BEGIN Provided data

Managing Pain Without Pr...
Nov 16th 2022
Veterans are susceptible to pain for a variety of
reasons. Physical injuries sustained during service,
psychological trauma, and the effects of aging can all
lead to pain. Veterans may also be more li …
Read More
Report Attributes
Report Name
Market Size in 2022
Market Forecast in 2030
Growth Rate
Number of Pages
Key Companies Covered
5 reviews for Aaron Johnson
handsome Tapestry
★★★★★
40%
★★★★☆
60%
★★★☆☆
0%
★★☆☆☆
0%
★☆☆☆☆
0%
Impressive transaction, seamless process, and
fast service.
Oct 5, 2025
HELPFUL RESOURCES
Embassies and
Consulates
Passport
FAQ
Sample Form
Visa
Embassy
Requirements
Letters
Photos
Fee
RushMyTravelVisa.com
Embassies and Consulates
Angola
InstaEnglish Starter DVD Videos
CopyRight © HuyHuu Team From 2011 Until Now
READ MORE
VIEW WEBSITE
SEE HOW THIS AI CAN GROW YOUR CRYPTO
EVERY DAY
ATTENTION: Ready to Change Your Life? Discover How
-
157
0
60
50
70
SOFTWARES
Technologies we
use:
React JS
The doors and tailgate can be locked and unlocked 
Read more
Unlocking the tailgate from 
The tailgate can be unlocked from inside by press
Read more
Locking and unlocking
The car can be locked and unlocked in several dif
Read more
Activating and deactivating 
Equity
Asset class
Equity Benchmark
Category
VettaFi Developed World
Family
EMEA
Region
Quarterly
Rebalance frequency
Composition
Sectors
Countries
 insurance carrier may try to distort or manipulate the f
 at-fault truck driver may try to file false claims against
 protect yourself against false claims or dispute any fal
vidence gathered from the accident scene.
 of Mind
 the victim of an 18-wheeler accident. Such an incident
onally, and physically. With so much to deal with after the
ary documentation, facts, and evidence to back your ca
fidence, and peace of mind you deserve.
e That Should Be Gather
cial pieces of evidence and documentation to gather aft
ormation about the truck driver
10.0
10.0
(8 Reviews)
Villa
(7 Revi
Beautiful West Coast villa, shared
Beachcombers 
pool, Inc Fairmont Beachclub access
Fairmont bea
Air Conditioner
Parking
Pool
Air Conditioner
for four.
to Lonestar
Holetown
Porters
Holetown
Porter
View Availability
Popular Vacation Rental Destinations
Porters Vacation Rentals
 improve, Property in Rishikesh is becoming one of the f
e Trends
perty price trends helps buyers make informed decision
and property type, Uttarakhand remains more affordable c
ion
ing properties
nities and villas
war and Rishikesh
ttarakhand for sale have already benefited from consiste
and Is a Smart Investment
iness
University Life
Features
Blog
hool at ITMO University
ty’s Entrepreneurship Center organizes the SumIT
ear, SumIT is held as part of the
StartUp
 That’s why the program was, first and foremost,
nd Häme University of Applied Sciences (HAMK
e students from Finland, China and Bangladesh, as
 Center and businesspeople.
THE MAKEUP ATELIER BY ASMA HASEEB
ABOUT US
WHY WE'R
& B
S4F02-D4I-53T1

END Provided data

> [What the task asks]:
Using the records above, find and show each line with the string "Embassies".

> [Reply]:
Embassies and
Embassies and Consulates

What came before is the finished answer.